PROMPT:
Use the entries below and reproduce exactly the lines from the one containing "April 2022 |" down to the one containing "1. Introduction", both of them included.

GIVEN DATA:
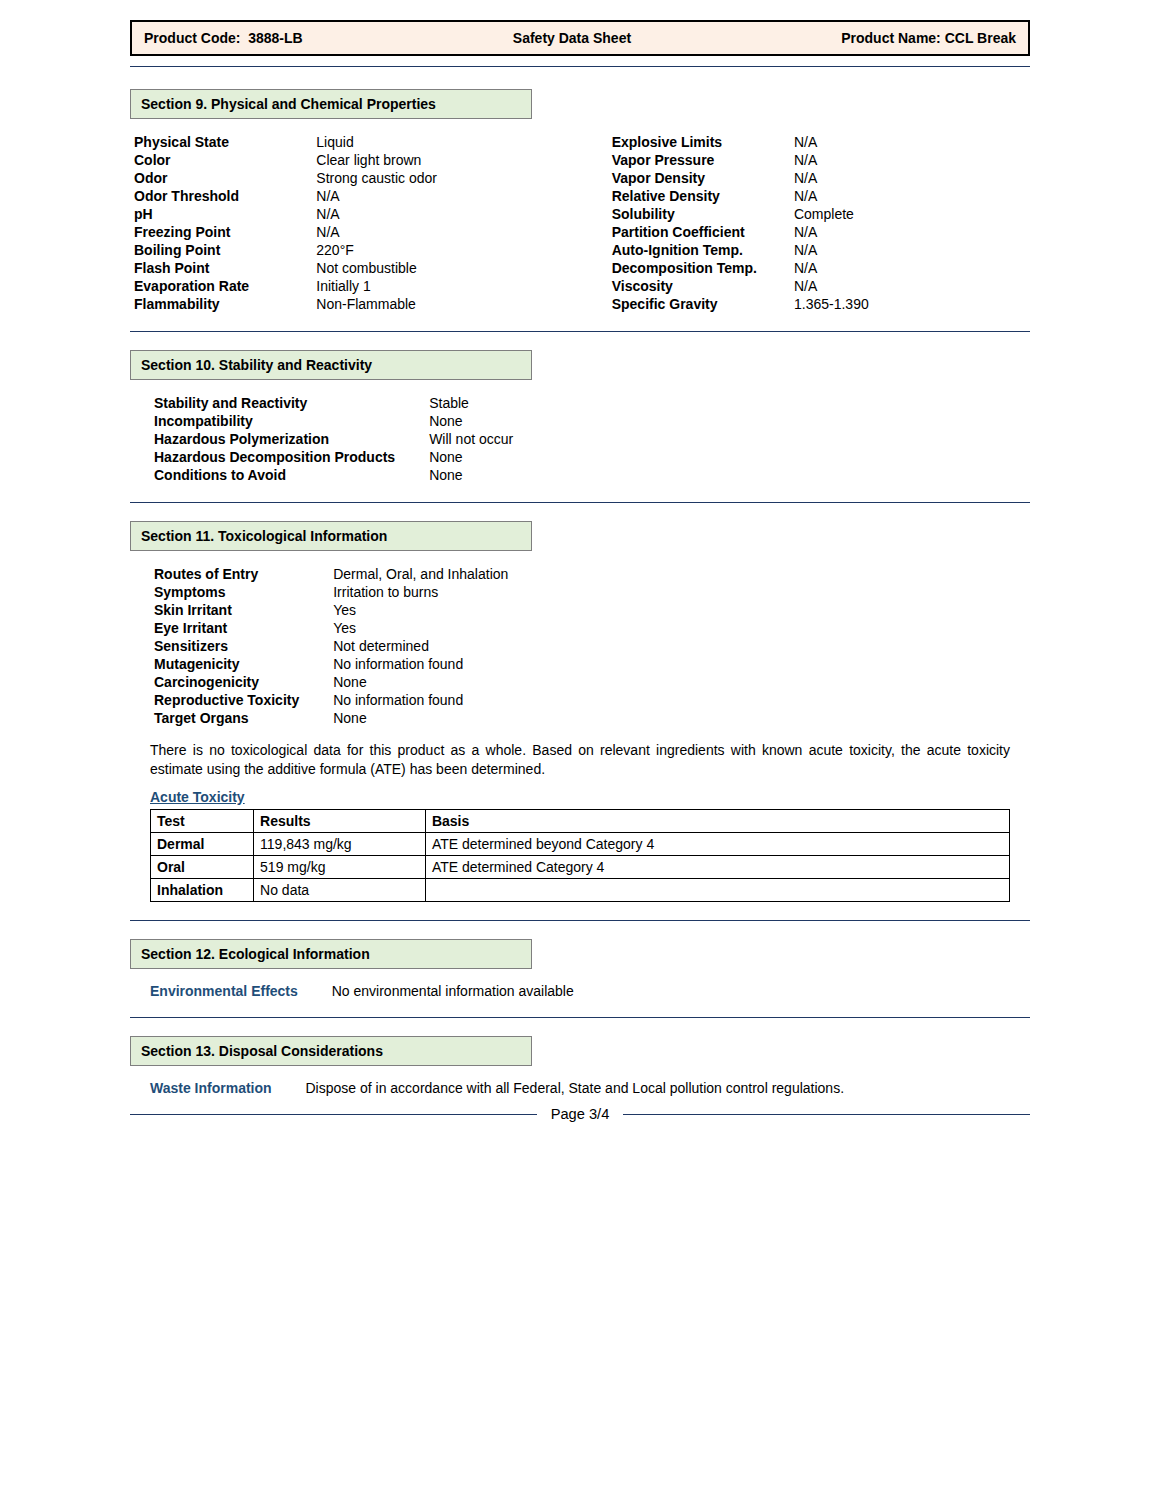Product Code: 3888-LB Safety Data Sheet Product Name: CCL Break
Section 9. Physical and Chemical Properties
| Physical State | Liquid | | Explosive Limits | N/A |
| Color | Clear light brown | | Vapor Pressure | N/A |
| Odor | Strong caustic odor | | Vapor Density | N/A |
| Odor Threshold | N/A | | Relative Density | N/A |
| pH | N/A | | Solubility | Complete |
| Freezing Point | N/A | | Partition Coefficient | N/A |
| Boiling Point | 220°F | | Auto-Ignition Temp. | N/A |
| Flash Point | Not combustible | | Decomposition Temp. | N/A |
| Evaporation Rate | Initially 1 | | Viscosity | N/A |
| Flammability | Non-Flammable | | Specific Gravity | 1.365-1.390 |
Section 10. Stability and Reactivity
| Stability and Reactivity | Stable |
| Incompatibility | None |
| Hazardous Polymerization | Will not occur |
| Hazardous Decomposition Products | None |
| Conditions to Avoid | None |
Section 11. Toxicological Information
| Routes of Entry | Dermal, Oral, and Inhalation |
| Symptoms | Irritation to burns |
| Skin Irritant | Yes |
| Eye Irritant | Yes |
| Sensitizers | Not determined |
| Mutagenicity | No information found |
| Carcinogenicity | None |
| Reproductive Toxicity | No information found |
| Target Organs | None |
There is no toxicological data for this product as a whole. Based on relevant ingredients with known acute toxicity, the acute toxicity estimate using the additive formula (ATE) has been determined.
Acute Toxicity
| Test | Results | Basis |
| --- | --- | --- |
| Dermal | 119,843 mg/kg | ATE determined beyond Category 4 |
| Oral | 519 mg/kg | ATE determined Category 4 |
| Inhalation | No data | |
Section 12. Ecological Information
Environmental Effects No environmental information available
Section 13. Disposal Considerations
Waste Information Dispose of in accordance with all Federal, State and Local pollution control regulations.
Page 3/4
---
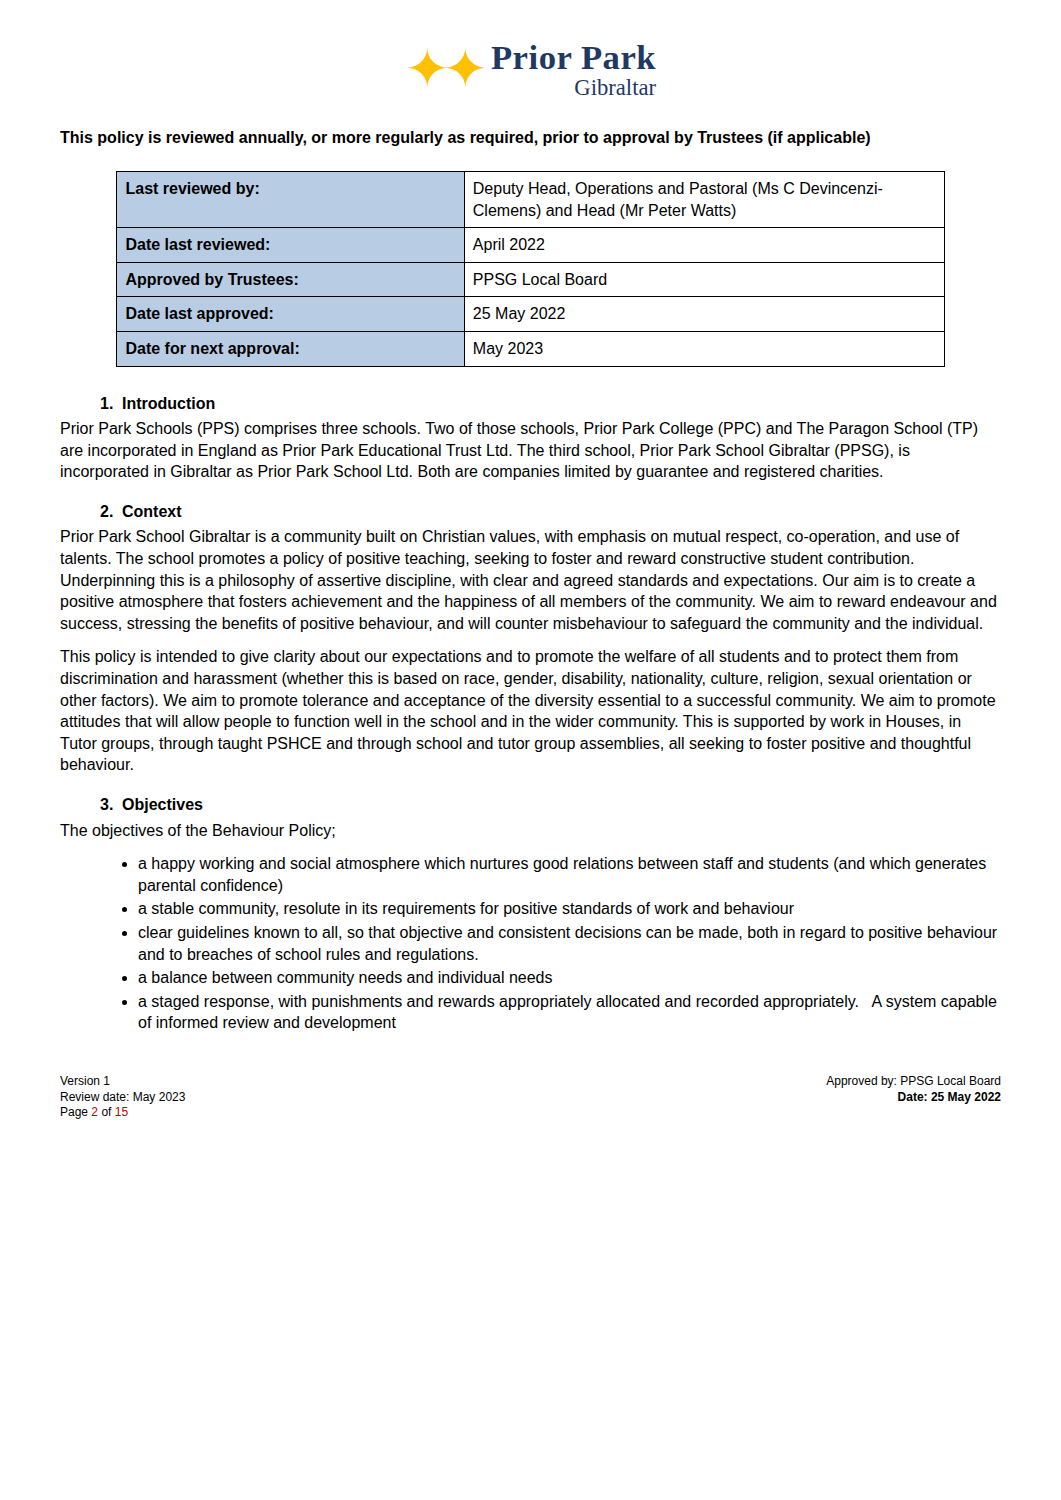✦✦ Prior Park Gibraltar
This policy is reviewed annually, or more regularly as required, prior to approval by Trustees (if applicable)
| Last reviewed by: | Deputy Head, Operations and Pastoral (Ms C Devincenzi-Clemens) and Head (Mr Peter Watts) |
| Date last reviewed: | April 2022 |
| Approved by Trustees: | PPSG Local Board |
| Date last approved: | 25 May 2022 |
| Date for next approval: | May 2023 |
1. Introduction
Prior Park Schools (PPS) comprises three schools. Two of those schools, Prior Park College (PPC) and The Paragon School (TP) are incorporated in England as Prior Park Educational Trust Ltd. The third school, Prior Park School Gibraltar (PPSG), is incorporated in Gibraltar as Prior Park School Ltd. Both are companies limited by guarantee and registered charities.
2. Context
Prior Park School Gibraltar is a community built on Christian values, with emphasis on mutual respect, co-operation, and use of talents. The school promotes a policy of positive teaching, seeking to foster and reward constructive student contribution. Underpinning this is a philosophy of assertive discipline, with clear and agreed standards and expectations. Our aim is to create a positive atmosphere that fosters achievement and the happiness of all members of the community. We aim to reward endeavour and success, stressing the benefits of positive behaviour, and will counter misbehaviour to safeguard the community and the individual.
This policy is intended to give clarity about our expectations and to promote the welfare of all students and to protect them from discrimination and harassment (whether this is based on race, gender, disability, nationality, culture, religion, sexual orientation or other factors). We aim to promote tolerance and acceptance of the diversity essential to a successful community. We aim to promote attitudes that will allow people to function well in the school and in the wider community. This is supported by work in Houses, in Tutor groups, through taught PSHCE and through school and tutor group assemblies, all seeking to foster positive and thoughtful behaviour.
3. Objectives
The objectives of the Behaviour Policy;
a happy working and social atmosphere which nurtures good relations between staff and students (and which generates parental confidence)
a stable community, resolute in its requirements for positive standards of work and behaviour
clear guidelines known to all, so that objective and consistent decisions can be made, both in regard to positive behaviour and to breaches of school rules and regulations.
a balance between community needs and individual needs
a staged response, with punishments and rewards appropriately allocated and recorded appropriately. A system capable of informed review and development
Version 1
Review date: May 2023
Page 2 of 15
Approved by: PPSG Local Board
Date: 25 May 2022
---
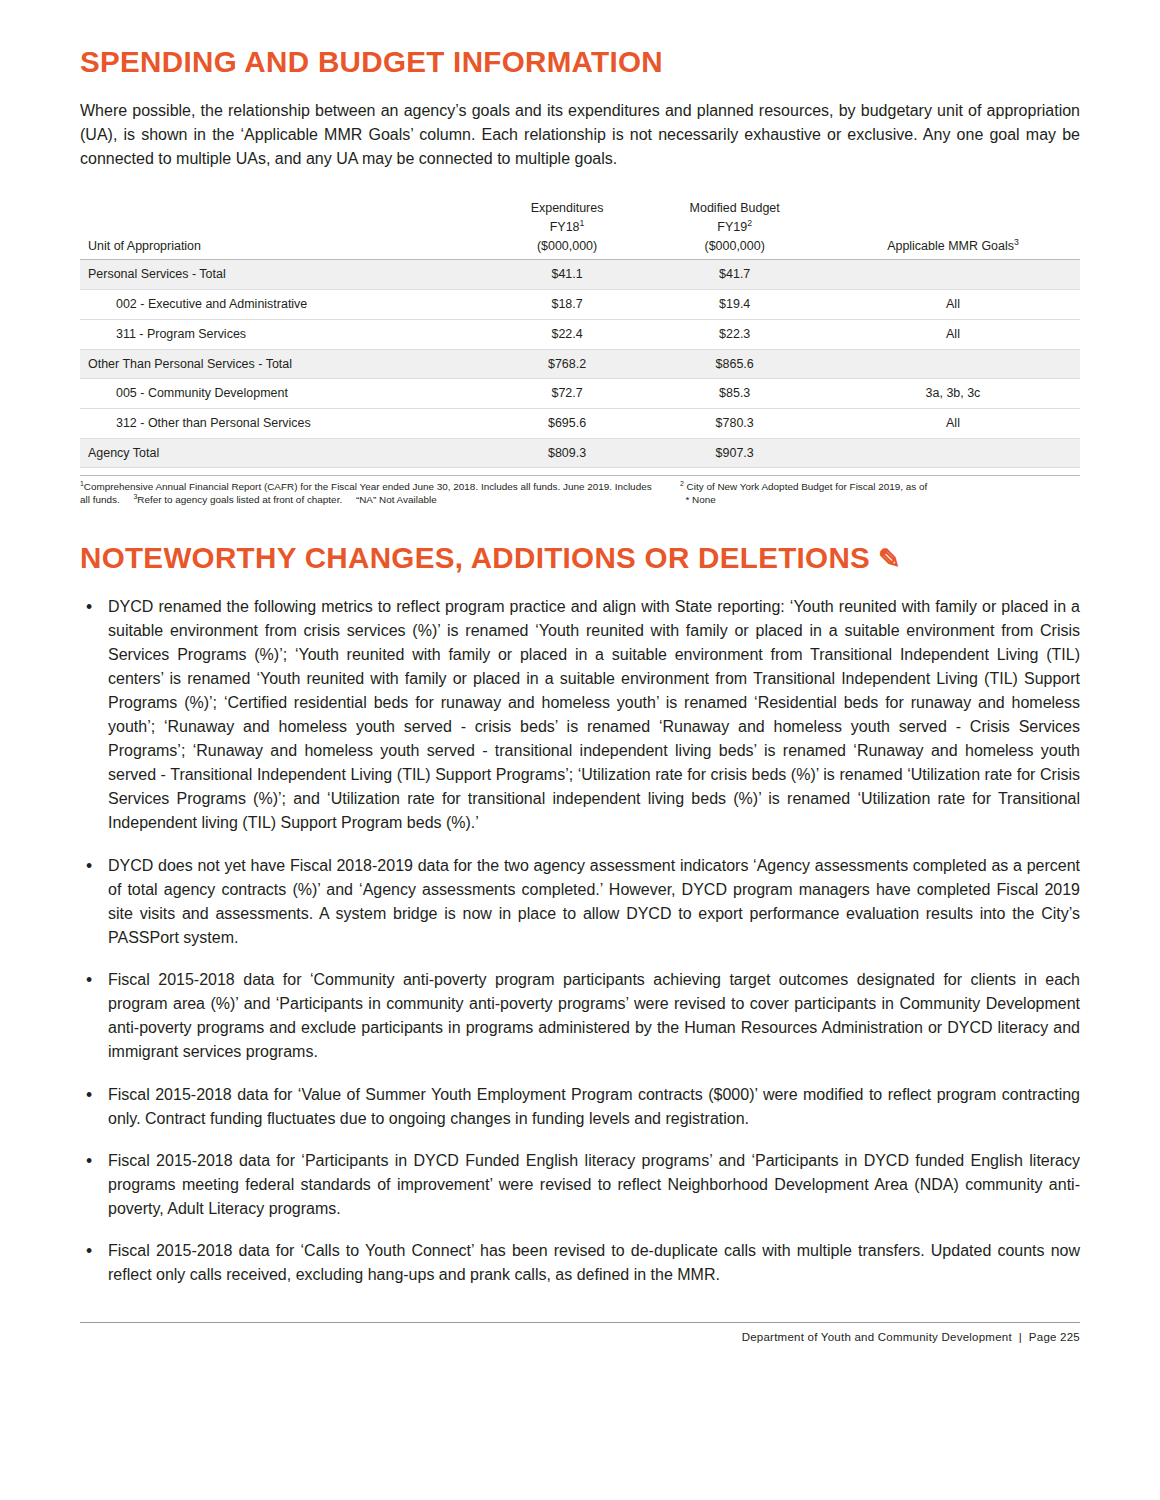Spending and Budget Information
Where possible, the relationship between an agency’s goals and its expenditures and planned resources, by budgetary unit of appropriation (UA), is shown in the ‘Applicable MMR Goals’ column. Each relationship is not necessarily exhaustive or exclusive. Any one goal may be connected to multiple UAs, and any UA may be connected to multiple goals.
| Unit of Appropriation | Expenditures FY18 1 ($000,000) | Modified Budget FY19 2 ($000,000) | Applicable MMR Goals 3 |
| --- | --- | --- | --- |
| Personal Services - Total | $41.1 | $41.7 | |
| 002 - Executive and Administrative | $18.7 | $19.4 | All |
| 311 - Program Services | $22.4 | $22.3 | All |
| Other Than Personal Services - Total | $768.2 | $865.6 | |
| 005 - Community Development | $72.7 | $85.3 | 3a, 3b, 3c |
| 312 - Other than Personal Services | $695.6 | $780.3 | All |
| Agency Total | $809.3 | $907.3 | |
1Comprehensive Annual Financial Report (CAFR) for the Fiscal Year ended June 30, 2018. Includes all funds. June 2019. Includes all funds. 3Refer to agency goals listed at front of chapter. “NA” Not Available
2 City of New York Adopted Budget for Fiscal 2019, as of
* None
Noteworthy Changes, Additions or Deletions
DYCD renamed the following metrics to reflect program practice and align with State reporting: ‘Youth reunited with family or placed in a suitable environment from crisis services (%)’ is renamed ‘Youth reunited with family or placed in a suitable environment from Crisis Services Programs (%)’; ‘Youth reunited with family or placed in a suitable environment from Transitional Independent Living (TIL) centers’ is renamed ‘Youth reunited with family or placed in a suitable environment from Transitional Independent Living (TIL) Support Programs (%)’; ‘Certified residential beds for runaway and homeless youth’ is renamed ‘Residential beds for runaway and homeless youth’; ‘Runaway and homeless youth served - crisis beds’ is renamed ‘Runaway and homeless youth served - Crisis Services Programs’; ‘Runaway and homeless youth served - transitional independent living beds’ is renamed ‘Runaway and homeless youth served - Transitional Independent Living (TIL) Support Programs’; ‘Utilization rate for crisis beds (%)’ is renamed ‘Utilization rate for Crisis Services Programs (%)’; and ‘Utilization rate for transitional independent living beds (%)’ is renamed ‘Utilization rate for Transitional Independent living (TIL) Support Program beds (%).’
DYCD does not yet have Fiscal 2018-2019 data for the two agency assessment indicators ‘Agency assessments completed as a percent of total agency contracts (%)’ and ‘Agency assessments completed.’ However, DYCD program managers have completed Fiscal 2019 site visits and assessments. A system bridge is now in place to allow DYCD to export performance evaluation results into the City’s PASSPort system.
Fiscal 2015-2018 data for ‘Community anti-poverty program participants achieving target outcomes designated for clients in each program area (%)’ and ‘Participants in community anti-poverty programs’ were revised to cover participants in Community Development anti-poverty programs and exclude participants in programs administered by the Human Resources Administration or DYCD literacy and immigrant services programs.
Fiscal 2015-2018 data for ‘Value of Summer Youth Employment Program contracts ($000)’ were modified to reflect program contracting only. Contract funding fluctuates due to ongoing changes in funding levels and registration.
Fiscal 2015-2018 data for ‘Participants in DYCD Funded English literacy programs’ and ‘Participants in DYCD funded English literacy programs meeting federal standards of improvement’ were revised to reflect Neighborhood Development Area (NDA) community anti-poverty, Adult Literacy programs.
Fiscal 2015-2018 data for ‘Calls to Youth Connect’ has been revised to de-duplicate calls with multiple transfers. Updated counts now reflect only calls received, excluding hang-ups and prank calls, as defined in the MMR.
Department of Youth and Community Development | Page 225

EXERCISE SOLUTION:
| Date last reviewed: | April 2022 |
| Approved by Trustees: | PPSG Local Board |
| Date last approved: | 25 May 2022 |
| Date for next approval: | May 2023 |
1. Introduction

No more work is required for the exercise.